(Available records Opens)
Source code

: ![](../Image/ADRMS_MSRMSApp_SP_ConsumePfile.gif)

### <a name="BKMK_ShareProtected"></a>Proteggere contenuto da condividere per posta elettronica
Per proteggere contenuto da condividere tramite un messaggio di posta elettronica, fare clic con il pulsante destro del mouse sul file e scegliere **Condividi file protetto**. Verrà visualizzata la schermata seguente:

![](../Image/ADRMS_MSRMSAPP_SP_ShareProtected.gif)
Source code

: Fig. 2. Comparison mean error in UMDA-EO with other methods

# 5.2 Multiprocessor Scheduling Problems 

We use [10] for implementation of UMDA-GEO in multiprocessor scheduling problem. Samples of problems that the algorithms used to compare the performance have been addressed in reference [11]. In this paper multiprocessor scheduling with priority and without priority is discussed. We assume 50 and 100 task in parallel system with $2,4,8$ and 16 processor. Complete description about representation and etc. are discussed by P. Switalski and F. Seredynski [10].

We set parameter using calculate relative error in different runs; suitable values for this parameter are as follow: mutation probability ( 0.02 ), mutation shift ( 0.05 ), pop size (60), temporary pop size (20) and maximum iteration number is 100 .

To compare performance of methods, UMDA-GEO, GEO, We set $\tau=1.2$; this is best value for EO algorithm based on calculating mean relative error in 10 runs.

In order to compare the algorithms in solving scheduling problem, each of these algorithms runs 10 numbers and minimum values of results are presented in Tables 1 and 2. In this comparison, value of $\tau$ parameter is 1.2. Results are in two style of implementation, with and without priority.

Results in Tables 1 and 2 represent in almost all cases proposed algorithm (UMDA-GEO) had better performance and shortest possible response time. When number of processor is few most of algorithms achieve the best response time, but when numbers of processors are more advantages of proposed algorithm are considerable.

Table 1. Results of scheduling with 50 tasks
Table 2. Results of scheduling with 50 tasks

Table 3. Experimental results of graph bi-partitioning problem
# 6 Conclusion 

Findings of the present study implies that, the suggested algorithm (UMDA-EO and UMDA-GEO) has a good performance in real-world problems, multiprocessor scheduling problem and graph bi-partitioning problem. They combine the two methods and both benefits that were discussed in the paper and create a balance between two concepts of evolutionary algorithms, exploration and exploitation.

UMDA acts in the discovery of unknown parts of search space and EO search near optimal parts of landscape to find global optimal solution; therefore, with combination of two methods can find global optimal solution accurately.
(Available records Closes)
Once you find the line with "Table 1. Results of scheduling with 50 tasks" above, print it and every line after it up to and including the line with "# 6 Conclusion", exactly as written and nothing else.

=== Solution ===
Table 1. Results of scheduling with 50 tasks
Table 2. Results of scheduling with 50 tasks

Table 3. Experimental results of graph bi-partitioning problem
# 6 Conclusion 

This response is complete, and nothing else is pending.